Wednesday, January 11, 2012

Costumes, Costumes, Costumes!!!

 don't know what it is this year, but my oldest has had to dress up more this year than any other year. Actually I don't think he has ever HAD to dress up before. Well when I started all these, I didn't want to "buy" anything to make any of the costumes . I only wanted to use what was in my stash already. So far, so good. I also seemed to do all of this without a pattern of anykind. I used newpaper and made a pattern on his body for the second and third costumes.

Round 1 - Well for literacy night he was supposed to dress up as the main character in the book he chose. He chose Mark Twain. He didn't tell us that he wanted to dress up until 4pm. He needed to be at school by 5:45. We still had to go to piano, which took an hour. Talk about freak out. I called my MIL and got her to buy a button up shirt and a can of white hair spray. I sewed up a 3/4 length shirt of mine and turned it into a jacket with felt lapels. I made a bushy mustache with felt and yarn and double stick taped it onto his face. Well miracle of miracles, we did it. It was rushed and chaotic but it worked. I didn't get a pic of him in his Mark Twain gear, but it was cute. He wasn't required to dress up for that, but he really wanted to. We've since discussed, letting someone know before the night of, or even the day before, ... try and give mom a week's notice please, LOL.

Round 2 - Gift and Talented project prop. My son had to dress up as part of his travel project. he had to dress in a traditional Greek outfit. Well, we fudged this a bit. We looked online and found most of the traditional dress was big flowy shirts with a sash around the waist, a decorated vest and some weird shaped pants. The idea wasn't to exactly recreate something, but just to give the feel, so we decided to skip the pants. I made a vest out of wool felt I had laying around. I made a flowy pirate style tied shirt out of off white cotton (thin muslin). And the sash was simply black flannel. I didn't get a picture of him with it on project day, but here it is from yesterday before I had to modify the shirt:


He wore a white shirt under it on project day and some nicer pants, but you get the idea of what he looked like.

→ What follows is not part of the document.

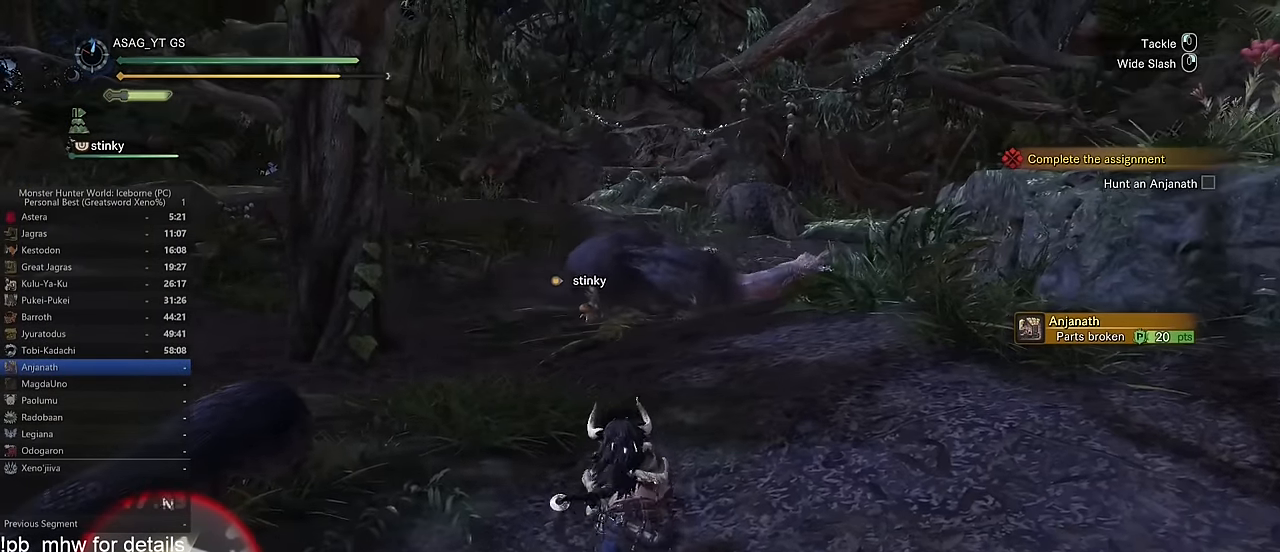
{"keys": ["w"], "mouse": [], "events": [[200, "shift", "up"]]}
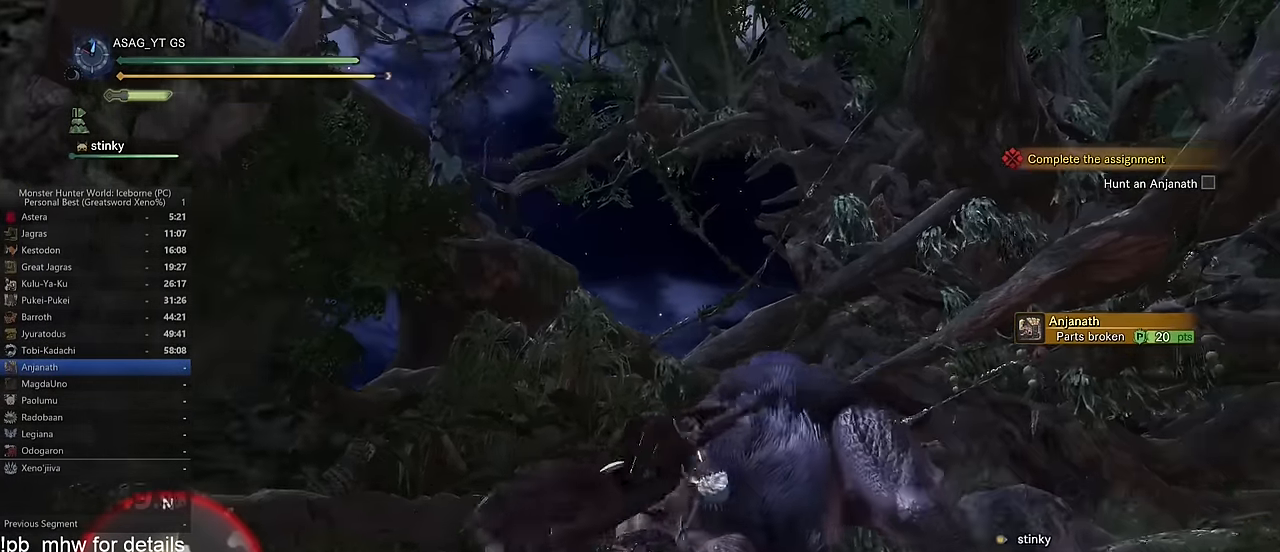
{"keys": ["w"], "mouse": [], "events": []}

Round 3 - Colonial play. Tomorrow he is going to be dressed up as a colonial townperson. I reused the shirt I made for his project and added fabric and lace to the sleeves. I added some hook and eyes to the neckline to make the head hole smaller. I added some snaps to the front on either side of the tie slit. I added a weird fabric and lace bib type thing (what the heck is that anyway) that snaps onto the front. That finished the shirt reconstruction. The hat is a pirate hat that I bought for the boys when they were little for playing dress up. I just covered the skull and crossbones with a fabric patch that I safety pinned on. The green knickers and coatvest are made of flannel. I cheated and used my snap press instead of buttons on the coatvest. He's going to use a pair of white knee high socks that I had in my sock drawer. Who cares if they are textured. And a pair of black shoes (those are new but he needed some dress shoes anyway) that I painted thin cardboard from a cereal box and added with double stick tape to. Wow, that took all day to do. I really didn't expect it to take so long. Well here he is:




               


I think it turned out great.

Now I don't *think* he will have anymore costumes this year that I will have to make. Funny thing is, I didn't make his Halloween costume this year. He used the same store bought costume as last year. LOL.